A KFF Health News analysis of Missouri SNAP reports found the same problems persisted for more than a year. Nearly half of the applications denied in the 16 months following the judge’s order were denied at least in part because interviews were not completed, according to data the state submitted to the court as part of the order. This means the state’s system is failing the most vulnerable, the judge said.
In an order issued in May of this year, Harpool found that Missouri had failed to demonstrate significant improvement and that some measures had worsened its performance. Harpool wrote that the state did not document that it added an additional staff member or invested additional resources to process applications more quickly.

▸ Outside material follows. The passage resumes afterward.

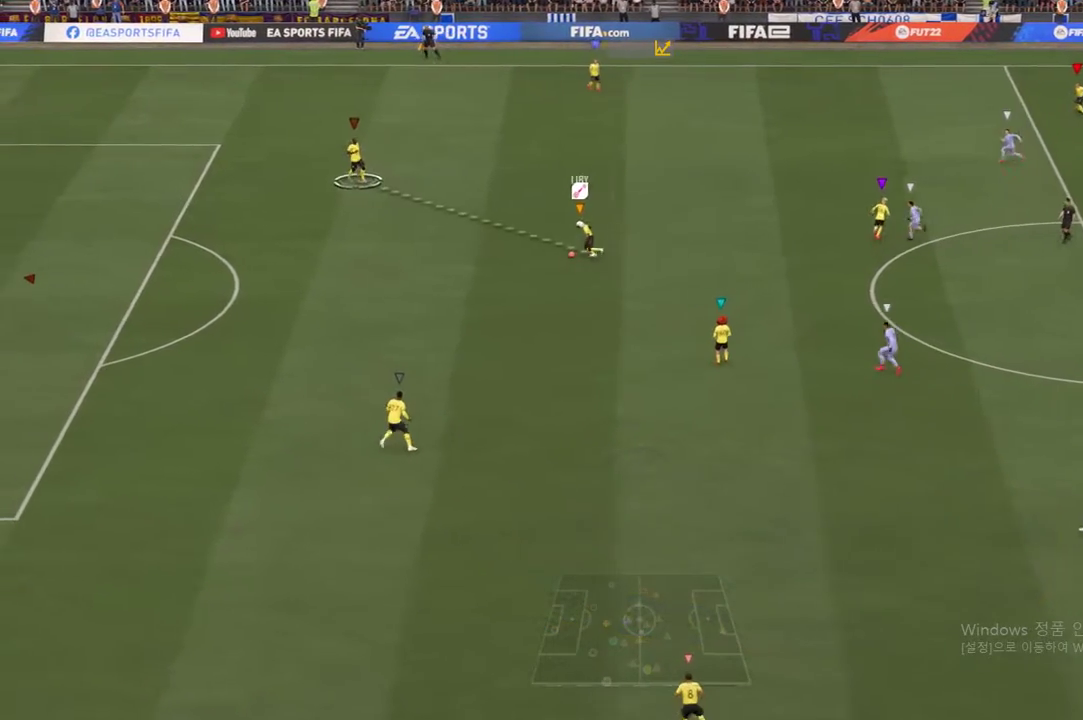
{"buttons": [], "left_stick": "up-left", "right_stick": "center", "events": []}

The Missouri Department of Human Services said the state Legislature has provided funding to hire temporary workers from other locations so employees can process SNAP applications.

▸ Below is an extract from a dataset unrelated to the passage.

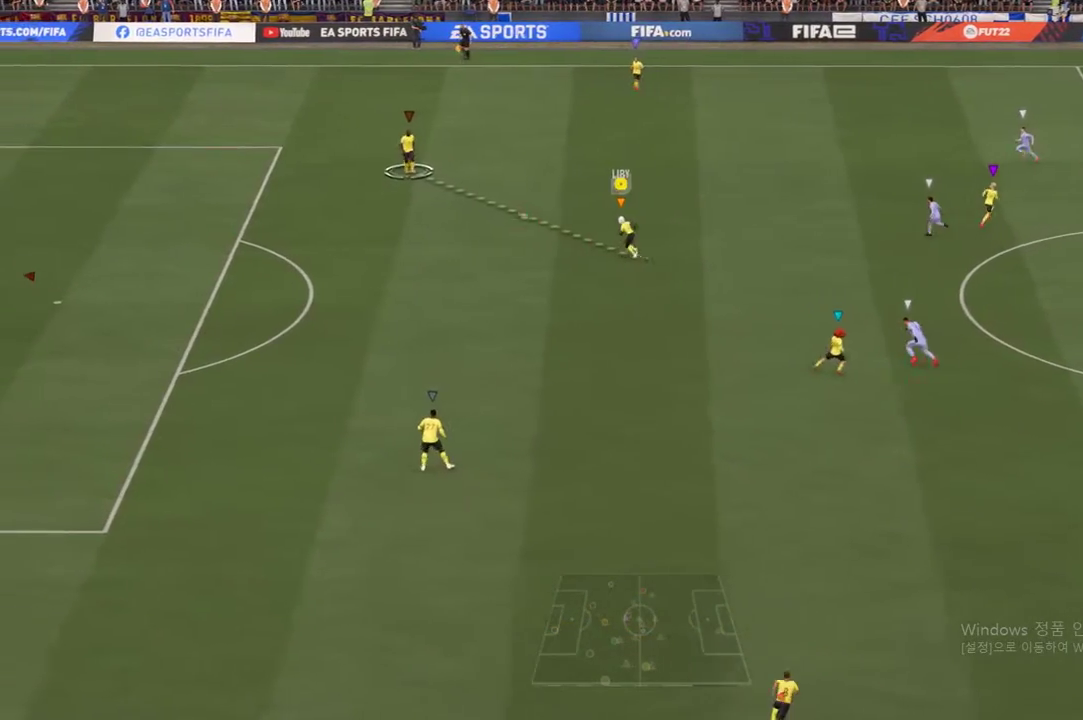
{"buttons": [], "left_stick": "left", "right_stick": "center", "events": [[269, "left_stick", "left"]]}
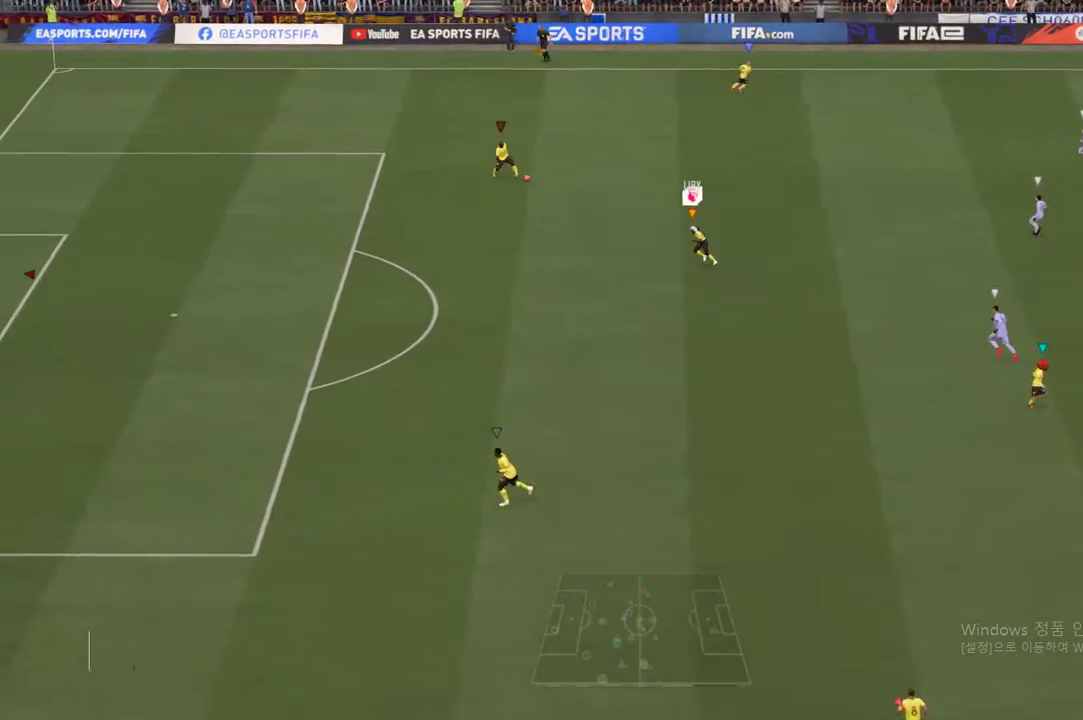
{"buttons": [], "left_stick": "up", "right_stick": "center", "events": [[218, "left_stick", "up"]]}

To complete the interviews required for food assistance, the agency said it makes multiple attempts to contact applicants once an application is received.
Katie DeeblerAn attorney with the National Center for Law and Economic Justice, who represented Missouri in the case, said: “These are your neighbors, your children’s classmates who go hungry when the system doesn’t work.”
problems ahead
About 68% of state food assistance recipients are children, adults over 60 or disabled, according to the Missouri Foundation for Health. Many people who can work are already working.
Christine WoodyMissouri lacks the money and will to fix its food assistance system, said the food security policy manager for Empower Missouri, a group that works to reduce poverty in the state.
Woody and other advocates worry that federal changes will undermine the nation’s strongest defense against hunger.
“For states like Missouri that are already struggling to run their programs, these new regulations could not come at a worse time,” said Bolen of the Center on Budget and Policy Priorities.

Missouri foreshadows the problems that lie ahead for other states, he said. Many states, like Missouri, are reluctant to fund food assistance programs. And now they will have to use state money to fill the gap left by federal cuts, which “is causing the state to fail,” Bolen said.
Those who support change see it differently. House Speaker Mike Johnson previously described cost shifting to states as “moderate” and said it was necessary to reduce fraud. “There’s not enough skin in the game,” he said. He said this on CBS’ “Face the Nation.” The budget bill is about to be passed.
Still, if the state can’t come up with the money to fill the gap, Bolen said, it will be left with two options. Either make it harder for people to qualify for SNAP or end the program altogether.
For Tweatt, the change came at a particularly difficult moment. A few months ago, she lost her life partner of 30 years, which left her reeling and struggling to cope with basic needs. She doesn’t turn 65 until April. This means she will be subject to expanded work requirements until then and may need to prove she has a job to keep the remaining $220 in monthly food allowance. State officials said they will apply work rules to her case when she gets her renewal. Thweatt’s car needs repairs and her license plates are about to expire, she said. She doesn’t have the money to solve both problems.
She said she was selling everything she could, including her antique bedroom set, to buy essentials.
“You can be satisfied with a bag of chips a day,” Thweatt said. “So if that’s what I need to do, that’s what I need to do.”